Information given.
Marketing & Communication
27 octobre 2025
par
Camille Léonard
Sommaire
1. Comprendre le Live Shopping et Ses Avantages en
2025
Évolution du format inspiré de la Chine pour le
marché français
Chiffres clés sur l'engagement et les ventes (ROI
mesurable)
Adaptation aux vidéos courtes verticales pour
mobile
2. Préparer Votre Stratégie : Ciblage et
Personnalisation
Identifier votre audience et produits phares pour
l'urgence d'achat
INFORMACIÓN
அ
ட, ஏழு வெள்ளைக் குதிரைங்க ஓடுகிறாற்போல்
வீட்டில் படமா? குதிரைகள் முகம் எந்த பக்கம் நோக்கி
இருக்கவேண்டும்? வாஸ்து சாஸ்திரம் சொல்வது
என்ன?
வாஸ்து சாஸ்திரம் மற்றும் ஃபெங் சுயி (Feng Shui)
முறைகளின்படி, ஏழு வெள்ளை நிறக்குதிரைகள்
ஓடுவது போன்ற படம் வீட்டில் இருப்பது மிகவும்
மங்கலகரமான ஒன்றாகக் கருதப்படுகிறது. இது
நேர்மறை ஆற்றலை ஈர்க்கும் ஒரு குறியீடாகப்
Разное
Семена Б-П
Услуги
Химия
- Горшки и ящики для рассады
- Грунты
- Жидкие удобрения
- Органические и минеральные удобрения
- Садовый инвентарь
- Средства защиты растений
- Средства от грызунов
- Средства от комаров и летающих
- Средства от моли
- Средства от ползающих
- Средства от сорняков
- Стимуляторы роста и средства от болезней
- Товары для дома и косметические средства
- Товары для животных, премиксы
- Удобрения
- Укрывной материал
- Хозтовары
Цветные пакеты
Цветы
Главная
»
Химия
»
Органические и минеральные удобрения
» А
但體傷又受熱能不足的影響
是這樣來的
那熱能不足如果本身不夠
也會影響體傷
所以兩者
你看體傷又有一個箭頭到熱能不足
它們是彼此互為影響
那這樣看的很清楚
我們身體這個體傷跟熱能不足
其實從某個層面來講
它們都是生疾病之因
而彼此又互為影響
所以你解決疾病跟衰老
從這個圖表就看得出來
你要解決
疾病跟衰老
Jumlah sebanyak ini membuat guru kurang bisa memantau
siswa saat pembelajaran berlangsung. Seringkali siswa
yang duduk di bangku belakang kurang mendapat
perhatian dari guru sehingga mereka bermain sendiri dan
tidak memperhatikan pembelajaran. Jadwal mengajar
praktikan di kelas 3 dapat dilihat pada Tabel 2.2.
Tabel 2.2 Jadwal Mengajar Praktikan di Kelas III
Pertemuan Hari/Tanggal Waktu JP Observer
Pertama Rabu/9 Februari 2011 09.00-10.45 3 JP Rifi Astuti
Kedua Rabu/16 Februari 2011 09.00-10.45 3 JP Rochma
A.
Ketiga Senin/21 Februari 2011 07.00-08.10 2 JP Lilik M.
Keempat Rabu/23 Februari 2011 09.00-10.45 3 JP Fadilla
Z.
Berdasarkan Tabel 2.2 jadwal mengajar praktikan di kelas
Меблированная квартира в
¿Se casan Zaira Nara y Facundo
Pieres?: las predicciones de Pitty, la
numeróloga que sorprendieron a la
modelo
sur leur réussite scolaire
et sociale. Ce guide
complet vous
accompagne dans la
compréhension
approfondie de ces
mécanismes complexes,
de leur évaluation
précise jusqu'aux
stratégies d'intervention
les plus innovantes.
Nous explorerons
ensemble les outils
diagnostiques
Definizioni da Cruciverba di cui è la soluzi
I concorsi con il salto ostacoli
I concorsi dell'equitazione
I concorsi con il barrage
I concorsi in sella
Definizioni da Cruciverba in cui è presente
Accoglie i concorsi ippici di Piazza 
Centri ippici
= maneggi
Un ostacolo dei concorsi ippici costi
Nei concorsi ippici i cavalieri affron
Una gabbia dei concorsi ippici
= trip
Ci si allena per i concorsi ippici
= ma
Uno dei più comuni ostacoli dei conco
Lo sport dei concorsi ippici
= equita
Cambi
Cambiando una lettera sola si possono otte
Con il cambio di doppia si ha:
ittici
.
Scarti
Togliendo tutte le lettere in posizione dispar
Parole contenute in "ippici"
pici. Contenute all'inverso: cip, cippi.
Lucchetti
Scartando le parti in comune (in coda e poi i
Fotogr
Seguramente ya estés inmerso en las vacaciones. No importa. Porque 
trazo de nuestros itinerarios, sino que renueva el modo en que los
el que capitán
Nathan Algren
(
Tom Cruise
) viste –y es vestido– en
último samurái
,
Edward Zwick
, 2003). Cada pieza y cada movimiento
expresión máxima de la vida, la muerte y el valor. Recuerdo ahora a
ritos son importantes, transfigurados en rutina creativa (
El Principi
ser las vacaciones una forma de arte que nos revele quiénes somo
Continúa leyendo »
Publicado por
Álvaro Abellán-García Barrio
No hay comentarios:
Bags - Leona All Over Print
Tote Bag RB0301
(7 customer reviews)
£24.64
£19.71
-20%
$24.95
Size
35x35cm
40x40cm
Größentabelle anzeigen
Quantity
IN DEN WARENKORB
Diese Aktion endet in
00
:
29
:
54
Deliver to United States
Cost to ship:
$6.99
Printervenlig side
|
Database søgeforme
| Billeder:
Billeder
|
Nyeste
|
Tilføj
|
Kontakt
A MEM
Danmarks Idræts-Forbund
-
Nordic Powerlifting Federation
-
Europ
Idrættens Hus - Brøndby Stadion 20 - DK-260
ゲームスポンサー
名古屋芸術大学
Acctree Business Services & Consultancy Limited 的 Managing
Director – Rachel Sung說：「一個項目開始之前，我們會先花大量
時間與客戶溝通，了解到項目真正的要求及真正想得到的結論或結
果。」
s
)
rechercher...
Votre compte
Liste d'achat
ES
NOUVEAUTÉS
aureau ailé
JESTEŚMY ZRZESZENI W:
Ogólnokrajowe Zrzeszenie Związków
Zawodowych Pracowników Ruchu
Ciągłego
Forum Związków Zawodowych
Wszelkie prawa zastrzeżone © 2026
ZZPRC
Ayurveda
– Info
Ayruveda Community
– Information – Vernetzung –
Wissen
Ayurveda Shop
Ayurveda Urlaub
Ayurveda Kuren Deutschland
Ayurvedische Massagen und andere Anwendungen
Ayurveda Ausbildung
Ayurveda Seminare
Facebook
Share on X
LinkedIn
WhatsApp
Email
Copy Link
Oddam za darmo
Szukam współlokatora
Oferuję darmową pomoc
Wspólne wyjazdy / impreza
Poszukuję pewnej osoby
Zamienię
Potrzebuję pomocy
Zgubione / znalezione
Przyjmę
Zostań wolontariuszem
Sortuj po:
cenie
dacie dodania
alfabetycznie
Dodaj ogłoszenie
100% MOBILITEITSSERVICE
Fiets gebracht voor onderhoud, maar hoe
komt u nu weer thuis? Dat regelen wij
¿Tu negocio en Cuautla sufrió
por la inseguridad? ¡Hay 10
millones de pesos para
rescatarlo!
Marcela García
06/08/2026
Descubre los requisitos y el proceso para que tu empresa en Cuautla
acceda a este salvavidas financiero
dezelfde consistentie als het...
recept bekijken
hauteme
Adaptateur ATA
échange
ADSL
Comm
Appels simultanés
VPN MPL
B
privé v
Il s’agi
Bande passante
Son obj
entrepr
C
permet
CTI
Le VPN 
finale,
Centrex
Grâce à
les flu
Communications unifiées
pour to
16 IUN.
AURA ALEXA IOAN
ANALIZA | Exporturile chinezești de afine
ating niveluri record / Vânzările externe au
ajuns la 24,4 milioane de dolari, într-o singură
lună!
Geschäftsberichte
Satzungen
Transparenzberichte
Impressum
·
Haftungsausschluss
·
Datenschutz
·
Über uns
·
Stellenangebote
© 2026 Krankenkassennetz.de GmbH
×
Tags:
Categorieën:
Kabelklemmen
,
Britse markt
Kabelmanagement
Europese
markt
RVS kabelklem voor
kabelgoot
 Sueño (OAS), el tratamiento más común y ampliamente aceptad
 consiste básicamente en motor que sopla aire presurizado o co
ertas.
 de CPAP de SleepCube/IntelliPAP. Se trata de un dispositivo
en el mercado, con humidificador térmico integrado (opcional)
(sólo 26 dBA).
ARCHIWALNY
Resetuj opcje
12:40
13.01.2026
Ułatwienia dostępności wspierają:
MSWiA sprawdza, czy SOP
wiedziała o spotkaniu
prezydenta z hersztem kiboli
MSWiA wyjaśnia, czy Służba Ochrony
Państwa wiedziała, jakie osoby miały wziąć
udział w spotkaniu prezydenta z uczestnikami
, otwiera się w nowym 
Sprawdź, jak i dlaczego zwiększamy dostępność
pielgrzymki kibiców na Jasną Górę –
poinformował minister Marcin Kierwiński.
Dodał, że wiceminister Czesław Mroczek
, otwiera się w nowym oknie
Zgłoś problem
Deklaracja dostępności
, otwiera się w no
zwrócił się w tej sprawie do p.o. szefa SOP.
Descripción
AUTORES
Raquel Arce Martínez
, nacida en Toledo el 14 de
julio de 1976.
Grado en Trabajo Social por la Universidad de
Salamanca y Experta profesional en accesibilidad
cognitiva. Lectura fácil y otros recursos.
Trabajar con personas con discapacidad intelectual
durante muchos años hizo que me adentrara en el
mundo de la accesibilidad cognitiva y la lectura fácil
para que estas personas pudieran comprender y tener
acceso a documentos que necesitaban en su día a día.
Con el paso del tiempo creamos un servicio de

What to do. Turn the stretch of the listing from its first line through the line containing "2. Préparer Votre Stratégie : Ciblage et" into a Markdown table with the columns Number and Text. Give each non-blank line its own numbered row.

The completed task.
| Number | Text |
|---|---|
| 1 | Marketing & Communication |
| 2 | 27 octobre 2025 |
| 3 | par |
| 4 | Camille Léonard |
| 5 | Sommaire |
| 6 | 1. Comprendre le Live Shopping et Ses Avantages en |
| 7 | 2025 |
| 8 | Évolution du format inspiré de la Chine pour le |
| 9 | marché français |
| 10 | Chiffres clés sur l'engagement et les ventes (ROI |
| 11 | mesurable) |
| 12 | Adaptation aux vidéos courtes verticales pour |
| 13 | mobile |
| 14 | 2. Préparer Votre Stratégie : Ciblage et |